Soon after the unveiling, Mac enthusiast Colin Nederkoorn kicked off a competition to see if it was possible for the two operating systems to run independently on the same machine.

To tempt entrants, he put up $100 of his own money - a prize fund that gradually grew as news about the competition spread.

The rules of the competition stressed that to win hackers must get both Windows XP and Apple's OSX running on the same machine and neither operating system must conflict with the other.

Screenshot of Eve Online, CCP Hf
Some want to run PC games like Eve Online on Macs
As late as 7 March, Apple technical experts were saying that the prize money was unlikely to be collected.

The main stumbling block for those tackling the task was the different way that Microsoft's Windows XP and Apple's OSX boot-up, or start.
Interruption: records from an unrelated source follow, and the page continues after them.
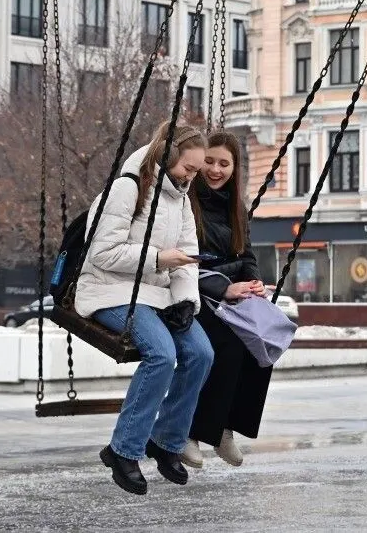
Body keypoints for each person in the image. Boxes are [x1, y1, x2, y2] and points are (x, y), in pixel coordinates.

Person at [74, 121, 215, 495]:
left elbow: (186, 258)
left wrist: (186, 300)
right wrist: (157, 259)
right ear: (168, 157)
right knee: (161, 354)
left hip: (156, 293)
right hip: (109, 290)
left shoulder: (181, 198)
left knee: (201, 353)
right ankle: (123, 450)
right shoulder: (128, 188)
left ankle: (166, 441)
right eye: (188, 168)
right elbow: (101, 252)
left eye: (197, 171)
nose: (192, 177)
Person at [183, 130, 270, 469]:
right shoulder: (186, 202)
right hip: (192, 294)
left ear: (235, 169)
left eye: (224, 163)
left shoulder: (236, 207)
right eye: (209, 162)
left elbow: (246, 252)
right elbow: (188, 260)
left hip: (228, 293)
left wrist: (253, 281)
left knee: (261, 343)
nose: (216, 170)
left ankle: (225, 429)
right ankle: (192, 430)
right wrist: (224, 287)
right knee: (229, 343)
Essentially, PCs and Apple Mac machines use different technology to get their operating systems loaded.

The hackers who won the contest created a custom copy of Windows XP that had modifications made to the installation files to get it working with the Apple boot system.

The hackers who won the contest are keen to keep their anonymity and are known only by the handles "narf" and "blanka". According to reports, their feat has been independently confirmed and XP has been made to run on an iMac, Mac Mini and MacBook Pro.
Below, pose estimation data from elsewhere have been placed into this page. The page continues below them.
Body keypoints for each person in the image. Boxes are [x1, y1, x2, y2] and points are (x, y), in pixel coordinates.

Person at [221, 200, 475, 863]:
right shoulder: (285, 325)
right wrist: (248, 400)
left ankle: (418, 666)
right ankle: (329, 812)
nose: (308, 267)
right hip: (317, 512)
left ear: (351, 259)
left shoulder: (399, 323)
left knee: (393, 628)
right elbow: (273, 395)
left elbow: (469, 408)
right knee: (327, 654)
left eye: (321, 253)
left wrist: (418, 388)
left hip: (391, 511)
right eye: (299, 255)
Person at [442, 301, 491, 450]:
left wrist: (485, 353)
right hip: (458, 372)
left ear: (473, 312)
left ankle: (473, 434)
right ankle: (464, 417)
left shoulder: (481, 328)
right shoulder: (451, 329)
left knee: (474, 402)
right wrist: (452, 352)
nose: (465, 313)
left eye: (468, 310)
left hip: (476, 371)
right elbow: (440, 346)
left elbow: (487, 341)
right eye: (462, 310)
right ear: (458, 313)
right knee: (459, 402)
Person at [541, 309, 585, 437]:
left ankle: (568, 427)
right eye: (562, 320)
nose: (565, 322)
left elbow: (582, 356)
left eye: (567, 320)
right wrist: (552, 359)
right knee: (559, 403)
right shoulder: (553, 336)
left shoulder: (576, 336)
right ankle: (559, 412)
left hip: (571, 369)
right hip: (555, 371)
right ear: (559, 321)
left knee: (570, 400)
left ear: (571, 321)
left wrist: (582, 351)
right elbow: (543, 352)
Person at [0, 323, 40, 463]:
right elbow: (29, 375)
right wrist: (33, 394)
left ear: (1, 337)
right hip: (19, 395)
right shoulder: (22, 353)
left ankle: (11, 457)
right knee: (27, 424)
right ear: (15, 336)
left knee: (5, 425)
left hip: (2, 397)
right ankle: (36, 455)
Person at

Technical sites such as Ars Technica have provided walkthroughs for people keen to try it for themselves, though they stress that it is likely to defeat those who are technically unskilled.

It is possible that easier ways to get a Mac booting both operating systems will appear as other hackers follow up the success.

Many people discussing the feat online stress that it is of more than casual interest. One of the many reasons that Apple machines have not proved more popular is because of the relatively small number of programs, in particular games, created for them. With work, many of the hugely popular programs for Windows may be able to run on Apple machines too.